== Segment start ==

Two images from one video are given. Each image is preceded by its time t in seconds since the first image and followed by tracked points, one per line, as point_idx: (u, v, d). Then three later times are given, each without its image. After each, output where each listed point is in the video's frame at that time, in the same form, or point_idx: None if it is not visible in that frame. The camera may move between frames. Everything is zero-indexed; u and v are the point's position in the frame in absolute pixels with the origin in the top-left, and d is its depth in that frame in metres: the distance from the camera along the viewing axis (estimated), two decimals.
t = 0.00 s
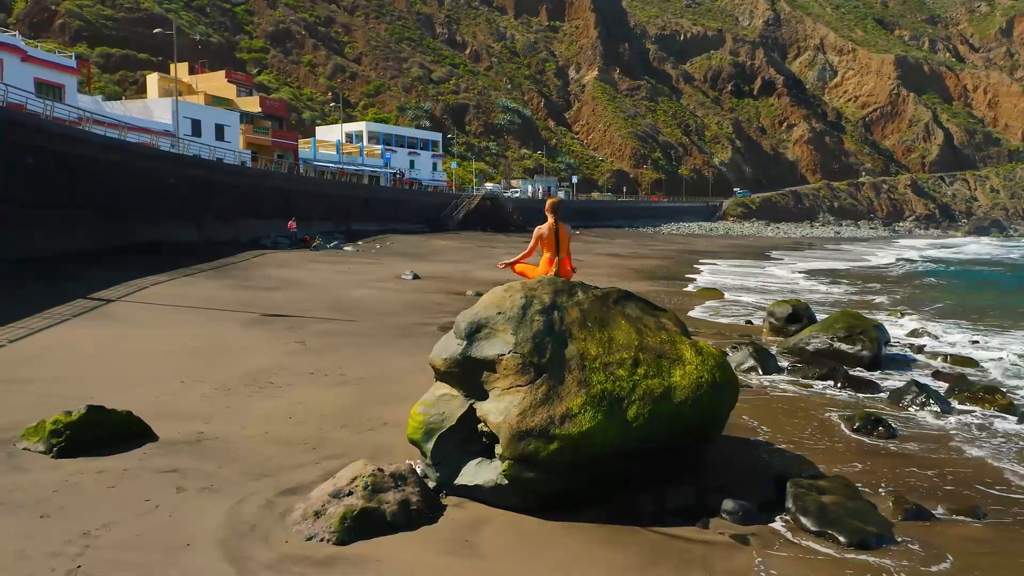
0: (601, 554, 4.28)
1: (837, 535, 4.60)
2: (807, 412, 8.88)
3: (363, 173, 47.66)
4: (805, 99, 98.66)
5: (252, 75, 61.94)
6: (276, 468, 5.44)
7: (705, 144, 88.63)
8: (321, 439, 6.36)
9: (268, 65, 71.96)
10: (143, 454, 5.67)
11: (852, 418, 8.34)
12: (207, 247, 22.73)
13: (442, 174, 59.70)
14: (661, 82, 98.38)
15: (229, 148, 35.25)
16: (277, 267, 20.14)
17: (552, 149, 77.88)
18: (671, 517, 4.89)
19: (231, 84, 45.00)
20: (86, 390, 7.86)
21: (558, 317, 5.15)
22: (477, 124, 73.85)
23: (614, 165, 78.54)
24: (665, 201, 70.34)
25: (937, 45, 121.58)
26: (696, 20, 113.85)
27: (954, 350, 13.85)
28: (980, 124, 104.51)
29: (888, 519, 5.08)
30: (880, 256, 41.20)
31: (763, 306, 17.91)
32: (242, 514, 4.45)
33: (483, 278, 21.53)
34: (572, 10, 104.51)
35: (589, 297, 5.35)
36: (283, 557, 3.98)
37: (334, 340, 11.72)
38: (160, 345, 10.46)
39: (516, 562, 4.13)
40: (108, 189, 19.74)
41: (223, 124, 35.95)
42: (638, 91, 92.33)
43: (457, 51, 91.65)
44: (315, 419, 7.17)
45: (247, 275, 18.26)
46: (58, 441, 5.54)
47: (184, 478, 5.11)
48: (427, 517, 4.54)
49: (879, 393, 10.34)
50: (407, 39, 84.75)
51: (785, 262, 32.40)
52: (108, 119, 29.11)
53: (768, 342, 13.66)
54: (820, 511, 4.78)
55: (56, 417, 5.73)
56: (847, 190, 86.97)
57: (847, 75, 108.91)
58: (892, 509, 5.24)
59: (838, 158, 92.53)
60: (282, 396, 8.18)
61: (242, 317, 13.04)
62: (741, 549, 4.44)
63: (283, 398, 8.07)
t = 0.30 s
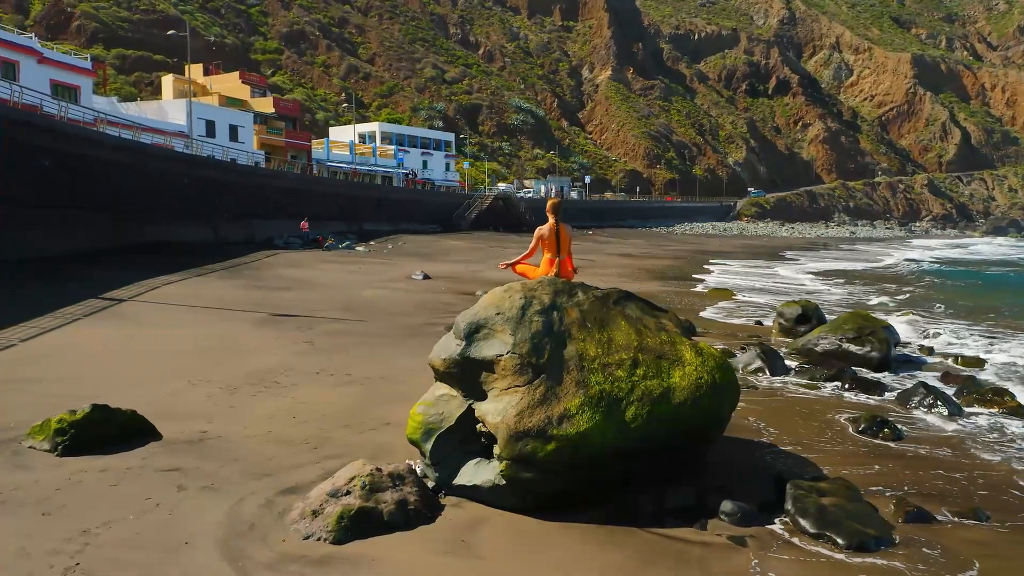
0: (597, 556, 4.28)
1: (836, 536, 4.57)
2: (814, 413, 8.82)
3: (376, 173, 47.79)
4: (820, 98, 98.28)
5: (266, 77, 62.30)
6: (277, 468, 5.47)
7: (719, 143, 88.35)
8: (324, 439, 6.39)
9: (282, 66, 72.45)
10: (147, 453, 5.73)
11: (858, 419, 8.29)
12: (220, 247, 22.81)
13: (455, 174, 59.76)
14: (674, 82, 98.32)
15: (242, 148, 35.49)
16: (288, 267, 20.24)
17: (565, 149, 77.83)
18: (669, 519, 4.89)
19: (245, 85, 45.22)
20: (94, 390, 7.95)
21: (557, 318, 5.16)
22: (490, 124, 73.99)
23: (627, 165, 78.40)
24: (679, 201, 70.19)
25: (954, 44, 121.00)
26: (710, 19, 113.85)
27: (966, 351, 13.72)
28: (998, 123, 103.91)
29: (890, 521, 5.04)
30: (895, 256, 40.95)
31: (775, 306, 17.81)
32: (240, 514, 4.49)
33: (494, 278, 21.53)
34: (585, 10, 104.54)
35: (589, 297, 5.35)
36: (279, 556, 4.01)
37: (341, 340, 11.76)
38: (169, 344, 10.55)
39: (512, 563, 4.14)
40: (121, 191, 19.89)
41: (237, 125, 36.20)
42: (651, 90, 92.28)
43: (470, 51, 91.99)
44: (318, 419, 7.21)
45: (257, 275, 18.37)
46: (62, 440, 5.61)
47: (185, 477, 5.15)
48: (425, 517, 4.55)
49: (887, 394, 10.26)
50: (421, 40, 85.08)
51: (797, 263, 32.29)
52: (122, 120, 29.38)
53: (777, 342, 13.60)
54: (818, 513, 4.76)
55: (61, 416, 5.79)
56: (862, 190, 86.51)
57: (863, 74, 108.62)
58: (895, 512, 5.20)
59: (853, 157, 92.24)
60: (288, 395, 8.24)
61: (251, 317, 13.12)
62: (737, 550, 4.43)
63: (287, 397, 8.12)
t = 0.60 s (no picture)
0: (592, 557, 4.28)
1: (834, 538, 4.54)
2: (821, 415, 8.75)
3: (389, 173, 47.92)
4: (836, 97, 97.90)
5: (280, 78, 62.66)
6: (278, 468, 5.49)
7: (733, 143, 88.08)
8: (326, 438, 6.43)
9: (296, 66, 72.96)
10: (150, 452, 5.78)
11: (864, 421, 8.24)
12: (233, 247, 22.92)
13: (468, 174, 59.82)
14: (689, 81, 98.23)
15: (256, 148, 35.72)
16: (300, 267, 20.32)
17: (579, 149, 77.76)
18: (668, 520, 4.88)
19: (259, 86, 45.47)
20: (102, 389, 8.02)
21: (556, 318, 5.16)
22: (504, 124, 74.09)
23: (641, 165, 78.26)
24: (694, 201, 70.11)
25: (972, 42, 120.40)
26: (725, 18, 113.92)
27: (979, 353, 13.58)
28: (1016, 122, 103.52)
29: (890, 523, 5.00)
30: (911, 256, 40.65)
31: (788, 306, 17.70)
32: (240, 512, 4.52)
33: (504, 279, 21.54)
34: (599, 9, 104.59)
35: (589, 298, 5.35)
36: (276, 554, 4.04)
37: (349, 339, 11.81)
38: (179, 344, 10.64)
39: (507, 563, 4.14)
40: (135, 190, 20.06)
41: (251, 125, 36.45)
42: (665, 90, 92.19)
43: (484, 51, 92.33)
44: (322, 419, 7.25)
45: (268, 274, 18.48)
46: (67, 438, 5.67)
47: (187, 476, 5.19)
48: (422, 517, 4.57)
49: (895, 396, 10.17)
50: (434, 40, 85.46)
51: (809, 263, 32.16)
52: (136, 121, 29.61)
53: (786, 343, 13.52)
54: (817, 514, 4.75)
55: (67, 414, 5.85)
56: (879, 189, 86.14)
57: (879, 73, 108.60)
58: (897, 513, 5.16)
59: (870, 157, 91.98)
60: (293, 395, 8.28)
61: (260, 317, 13.19)
62: (734, 552, 4.41)
63: (293, 396, 8.16)
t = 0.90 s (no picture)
0: (587, 557, 4.28)
1: (832, 540, 4.52)
2: (827, 416, 8.71)
3: (402, 173, 48.09)
4: (853, 96, 97.54)
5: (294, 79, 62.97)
6: (278, 466, 5.54)
7: (749, 142, 87.75)
8: (328, 437, 6.47)
9: (311, 67, 73.42)
10: (153, 450, 5.83)
11: (870, 423, 8.20)
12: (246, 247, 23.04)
13: (481, 174, 59.90)
14: (703, 81, 98.09)
15: (269, 149, 35.97)
16: (310, 267, 20.42)
17: (592, 149, 77.70)
18: (665, 520, 4.87)
19: (273, 87, 45.77)
20: (108, 388, 8.09)
21: (555, 318, 5.17)
22: (517, 124, 74.12)
23: (655, 164, 78.13)
24: (708, 201, 70.04)
25: (991, 40, 119.72)
26: (741, 16, 113.92)
27: (993, 354, 13.40)
28: None
29: (891, 525, 4.97)
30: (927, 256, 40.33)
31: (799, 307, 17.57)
32: (239, 510, 4.56)
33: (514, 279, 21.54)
34: (613, 9, 104.64)
35: (589, 298, 5.35)
36: (273, 551, 4.07)
37: (357, 339, 11.85)
38: (188, 343, 10.75)
39: (502, 563, 4.16)
40: (148, 190, 20.24)
41: (265, 126, 36.68)
42: (679, 89, 92.10)
43: (498, 51, 92.65)
44: (325, 418, 7.29)
45: (278, 274, 18.59)
46: (72, 436, 5.74)
47: (188, 473, 5.25)
48: (418, 516, 4.59)
49: (902, 398, 10.10)
50: (448, 40, 85.85)
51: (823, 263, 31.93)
52: (151, 122, 29.86)
53: (795, 344, 13.46)
54: (816, 516, 4.72)
55: (71, 412, 5.91)
56: (895, 189, 85.89)
57: (897, 71, 109.09)
58: (897, 515, 5.12)
59: (886, 156, 91.80)
60: (297, 394, 8.33)
61: (269, 317, 13.26)
62: (729, 552, 4.42)
63: (297, 396, 8.21)
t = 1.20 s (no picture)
0: (582, 556, 4.30)
1: (829, 542, 4.51)
2: (833, 417, 8.66)
3: (415, 173, 48.21)
4: (869, 96, 97.13)
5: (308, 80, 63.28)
6: (279, 465, 5.57)
7: (764, 142, 87.36)
8: (330, 436, 6.51)
9: (325, 68, 73.78)
10: (156, 448, 5.89)
11: (876, 424, 8.15)
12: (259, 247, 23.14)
13: (494, 174, 59.90)
14: (718, 80, 97.86)
15: (283, 149, 36.16)
16: (320, 267, 20.50)
17: (605, 149, 77.60)
18: (662, 520, 4.88)
19: (286, 87, 46.05)
20: (116, 386, 8.17)
21: (554, 318, 5.18)
22: (530, 124, 74.22)
23: (669, 164, 77.96)
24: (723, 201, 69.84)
25: (1009, 38, 118.82)
26: (756, 16, 113.71)
27: (1004, 356, 13.24)
28: None
29: (890, 527, 4.94)
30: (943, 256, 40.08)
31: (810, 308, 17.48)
32: (238, 508, 4.60)
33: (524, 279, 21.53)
34: (627, 8, 104.65)
35: (588, 298, 5.36)
36: (270, 550, 4.11)
37: (364, 339, 11.89)
38: (196, 342, 10.83)
39: (496, 562, 4.17)
40: (161, 191, 20.38)
41: (278, 127, 36.87)
42: (694, 89, 91.89)
43: (512, 51, 92.91)
44: (329, 417, 7.32)
45: (288, 274, 18.69)
46: (76, 434, 5.79)
47: (190, 472, 5.29)
48: (415, 515, 4.61)
49: (911, 398, 10.02)
50: (462, 40, 86.14)
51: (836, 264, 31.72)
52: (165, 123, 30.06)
53: (804, 344, 13.41)
54: (814, 517, 4.71)
55: (76, 411, 5.96)
56: (912, 189, 85.49)
57: (914, 70, 109.07)
58: (897, 518, 5.08)
59: (902, 155, 91.43)
60: (301, 393, 8.38)
61: (277, 316, 13.34)
62: (725, 553, 4.41)
63: (301, 395, 8.26)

== Segment end ==

Nothing except the lines from the one containing "41: (223, 124, 35.95)" through the one containing "28: (998, 123, 103.91)" should appear in the answer, exactly as above and without pictures.

41: (223, 124, 35.95)
42: (638, 91, 92.33)
43: (457, 51, 91.65)
44: (315, 419, 7.17)
45: (247, 275, 18.26)
46: (58, 441, 5.54)
47: (184, 478, 5.11)
48: (427, 517, 4.54)
49: (879, 393, 10.34)
50: (407, 39, 84.75)
51: (785, 262, 32.40)
52: (108, 119, 29.11)
53: (768, 342, 13.66)
54: (820, 511, 4.78)
55: (56, 417, 5.73)
56: (847, 190, 86.97)
57: (847, 75, 108.91)
58: (892, 509, 5.24)
59: (838, 158, 92.53)
60: (282, 396, 8.18)
61: (242, 317, 13.04)
62: (741, 549, 4.44)
63: (283, 398, 8.07)
t = 0.30 s
0: (597, 556, 4.28)
1: (836, 536, 4.57)
2: (814, 413, 8.82)
3: (376, 173, 47.79)
4: (820, 98, 98.28)
5: (266, 77, 62.30)
6: (277, 468, 5.47)
7: (719, 143, 88.35)
8: (324, 439, 6.39)
9: (282, 66, 72.45)
10: (147, 453, 5.73)
11: (858, 419, 8.29)
12: (220, 247, 22.81)
13: (455, 174, 59.76)
14: (674, 82, 98.32)
15: (242, 148, 35.49)
16: (288, 267, 20.24)
17: (565, 149, 77.83)
18: (669, 519, 4.89)
19: (245, 85, 45.22)
20: (94, 390, 7.95)
21: (557, 318, 5.16)
22: (490, 124, 73.99)
23: (627, 165, 78.40)
24: (679, 201, 70.19)
25: (954, 44, 121.00)
26: (710, 19, 113.85)
27: (966, 351, 13.72)
28: (998, 123, 103.91)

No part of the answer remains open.